Stored dataset items
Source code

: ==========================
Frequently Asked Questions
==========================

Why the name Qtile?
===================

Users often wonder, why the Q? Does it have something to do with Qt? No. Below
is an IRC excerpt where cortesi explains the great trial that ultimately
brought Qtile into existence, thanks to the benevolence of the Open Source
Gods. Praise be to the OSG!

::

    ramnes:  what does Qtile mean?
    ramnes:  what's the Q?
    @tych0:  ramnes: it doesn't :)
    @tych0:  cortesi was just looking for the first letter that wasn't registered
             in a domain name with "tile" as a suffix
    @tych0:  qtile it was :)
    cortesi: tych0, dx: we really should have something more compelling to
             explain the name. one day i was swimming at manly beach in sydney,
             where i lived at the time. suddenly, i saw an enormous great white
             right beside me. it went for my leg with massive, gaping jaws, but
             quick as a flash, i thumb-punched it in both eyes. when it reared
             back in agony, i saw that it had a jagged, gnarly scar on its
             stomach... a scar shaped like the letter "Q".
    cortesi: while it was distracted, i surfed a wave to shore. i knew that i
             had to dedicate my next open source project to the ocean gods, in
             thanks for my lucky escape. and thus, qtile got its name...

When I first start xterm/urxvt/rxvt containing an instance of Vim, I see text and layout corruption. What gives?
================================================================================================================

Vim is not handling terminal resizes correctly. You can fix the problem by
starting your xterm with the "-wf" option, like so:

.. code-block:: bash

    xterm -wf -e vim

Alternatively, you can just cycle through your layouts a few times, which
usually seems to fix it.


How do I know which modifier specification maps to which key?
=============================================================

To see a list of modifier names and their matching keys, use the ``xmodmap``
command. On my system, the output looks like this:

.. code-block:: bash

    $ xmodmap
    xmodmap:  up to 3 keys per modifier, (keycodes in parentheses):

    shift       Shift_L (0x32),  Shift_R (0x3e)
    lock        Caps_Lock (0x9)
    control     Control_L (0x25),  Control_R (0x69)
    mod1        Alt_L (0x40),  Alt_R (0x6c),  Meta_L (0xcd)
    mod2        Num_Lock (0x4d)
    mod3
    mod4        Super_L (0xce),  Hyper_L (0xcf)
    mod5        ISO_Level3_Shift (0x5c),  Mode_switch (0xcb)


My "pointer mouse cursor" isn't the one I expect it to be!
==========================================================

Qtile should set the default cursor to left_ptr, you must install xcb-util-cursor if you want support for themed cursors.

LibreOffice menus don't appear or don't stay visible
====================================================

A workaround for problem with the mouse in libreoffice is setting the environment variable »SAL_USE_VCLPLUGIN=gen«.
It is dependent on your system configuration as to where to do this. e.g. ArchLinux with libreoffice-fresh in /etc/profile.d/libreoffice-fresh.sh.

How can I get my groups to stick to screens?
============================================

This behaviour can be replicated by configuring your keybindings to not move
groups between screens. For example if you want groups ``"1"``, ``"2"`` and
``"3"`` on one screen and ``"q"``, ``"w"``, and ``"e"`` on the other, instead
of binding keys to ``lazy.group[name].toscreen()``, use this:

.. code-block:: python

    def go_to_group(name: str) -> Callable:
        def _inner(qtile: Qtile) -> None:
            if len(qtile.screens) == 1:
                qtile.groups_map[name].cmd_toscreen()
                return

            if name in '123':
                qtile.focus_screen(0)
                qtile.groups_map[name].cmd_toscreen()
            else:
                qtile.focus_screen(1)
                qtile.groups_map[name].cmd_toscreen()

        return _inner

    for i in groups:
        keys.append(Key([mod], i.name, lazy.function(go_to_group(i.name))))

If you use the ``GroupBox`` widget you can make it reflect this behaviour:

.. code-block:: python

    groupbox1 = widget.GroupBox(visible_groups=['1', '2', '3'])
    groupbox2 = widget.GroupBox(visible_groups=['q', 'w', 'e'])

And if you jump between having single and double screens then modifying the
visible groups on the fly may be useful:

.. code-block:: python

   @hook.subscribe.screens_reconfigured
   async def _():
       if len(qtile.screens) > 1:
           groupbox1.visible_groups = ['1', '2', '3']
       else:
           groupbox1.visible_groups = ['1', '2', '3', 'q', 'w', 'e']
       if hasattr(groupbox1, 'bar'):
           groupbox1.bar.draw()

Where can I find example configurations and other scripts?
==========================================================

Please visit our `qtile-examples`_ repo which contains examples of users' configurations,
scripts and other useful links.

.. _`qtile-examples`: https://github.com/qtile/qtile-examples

▸ Aim of the task:
Set the entries above down again, each one exactly as written.

▸ Result of this exercise:
Source code

: ==========================
Frequently Asked Questions
==========================

Why the name Qtile?
===================

Users often wonder, why the Q? Does it have something to do with Qt? No. Below
is an IRC excerpt where cortesi explains the great trial that ultimately
brought Qtile into existence, thanks to the benevolence of the Open Source
Gods. Praise be to the OSG!

::

    ramnes:  what does Qtile mean?
    ramnes:  what's the Q?
    @tych0:  ramnes: it doesn't :)
    @tych0:  cortesi was just looking for the first letter that wasn't registered
             in a domain name with "tile" as a suffix
    @tych0:  qtile it was :)
    cortesi: tych0, dx: we really should have something more compelling to
             explain the name. one day i was swimming at manly beach in sydney,
             where i lived at the time. suddenly, i saw an enormous great white
             right beside me. it went for my leg with massive, gaping jaws, but
             quick as a flash, i thumb-punched it in both eyes. when it reared
             back in agony, i saw that it had a jagged, gnarly scar on its
             stomach... a scar shaped like the letter "Q".
    cortesi: while it was distracted, i surfed a wave to shore. i knew that i
             had to dedicate my next open source project to the ocean gods, in
             thanks for my lucky escape. and thus, qtile got its name...

When I first start xterm/urxvt/rxvt containing an instance of Vim, I see text and layout corruption. What gives?
================================================================================================================

Vim is not handling terminal resizes correctly. You can fix the problem by
starting your xterm with the "-wf" option, like so:

.. code-block:: bash

    xterm -wf -e vim

Alternatively, you can just cycle through your layouts a few times, which
usually seems to fix it.


How do I know which modifier specification maps to which key?
=============================================================

To see a list of modifier names and their matching keys, use the ``xmodmap``
command. On my system, the output looks like this:

.. code-block:: bash

    $ xmodmap
    xmodmap:  up to 3 keys per modifier, (keycodes in parentheses):

    shift       Shift_L (0x32),  Shift_R (0x3e)
    lock        Caps_Lock (0x9)
    control     Control_L (0x25),  Control_R (0x69)
    mod1        Alt_L (0x40),  Alt_R (0x6c),  Meta_L (0xcd)
    mod2        Num_Lock (0x4d)
    mod3
    mod4        Super_L (0xce),  Hyper_L (0xcf)
    mod5        ISO_Level3_Shift (0x5c),  Mode_switch (0xcb)


My "pointer mouse cursor" isn't the one I expect it to be!
==========================================================

Qtile should set the default cursor to left_ptr, you must install xcb-util-cursor if you want support for themed cursors.

LibreOffice menus don't appear or don't stay visible
====================================================

A workaround for problem with the mouse in libreoffice is setting the environment variable »SAL_USE_VCLPLUGIN=gen«.
It is dependent on your system configuration as to where to do this. e.g. ArchLinux with libreoffice-fresh in /etc/profile.d/libreoffice-fresh.sh.

How can I get my groups to stick to screens?
============================================

This behaviour can be replicated by configuring your keybindings to not move
groups between screens. For example if you want groups ``"1"``, ``"2"`` and
``"3"`` on one screen and ``"q"``, ``"w"``, and ``"e"`` on the other, instead
of binding keys to ``lazy.group[name].toscreen()``, use this:

.. code-block:: python

    def go_to_group(name: str) -> Callable:
        def _inner(qtile: Qtile) -> None:
            if len(qtile.screens) == 1:
                qtile.groups_map[name].cmd_toscreen()
                return

            if name in '123':
                qtile.focus_screen(0)
                qtile.groups_map[name].cmd_toscreen()
            else:
                qtile.focus_screen(1)
                qtile.groups_map[name].cmd_toscreen()

        return _inner

    for i in groups:
        keys.append(Key([mod], i.name, lazy.function(go_to_group(i.name))))

If you use the ``GroupBox`` widget you can make it reflect this behaviour:

.. code-block:: python

    groupbox1 = widget.GroupBox(visible_groups=['1', '2', '3'])
    groupbox2 = widget.GroupBox(visible_groups=['q', 'w', 'e'])

And if you jump between having single and double screens then modifying the
visible groups on the fly may be useful:

.. code-block:: python

   @hook.subscribe.screens_reconfigured
   async def _():
       if len(qtile.screens) > 1:
           groupbox1.visible_groups = ['1', '2', '3']
       else:
           groupbox1.visible_groups = ['1', '2', '3', 'q', 'w', 'e']
       if hasattr(groupbox1, 'bar'):
           groupbox1.bar.draw()

Where can I find example configurations and other scripts?
==========================================================

Please visit our `qtile-examples`_ repo which contains examples of users' configurations,
scripts and other useful links.

.. _`qtile-examples`: https://github.com/qtile/qtile-examples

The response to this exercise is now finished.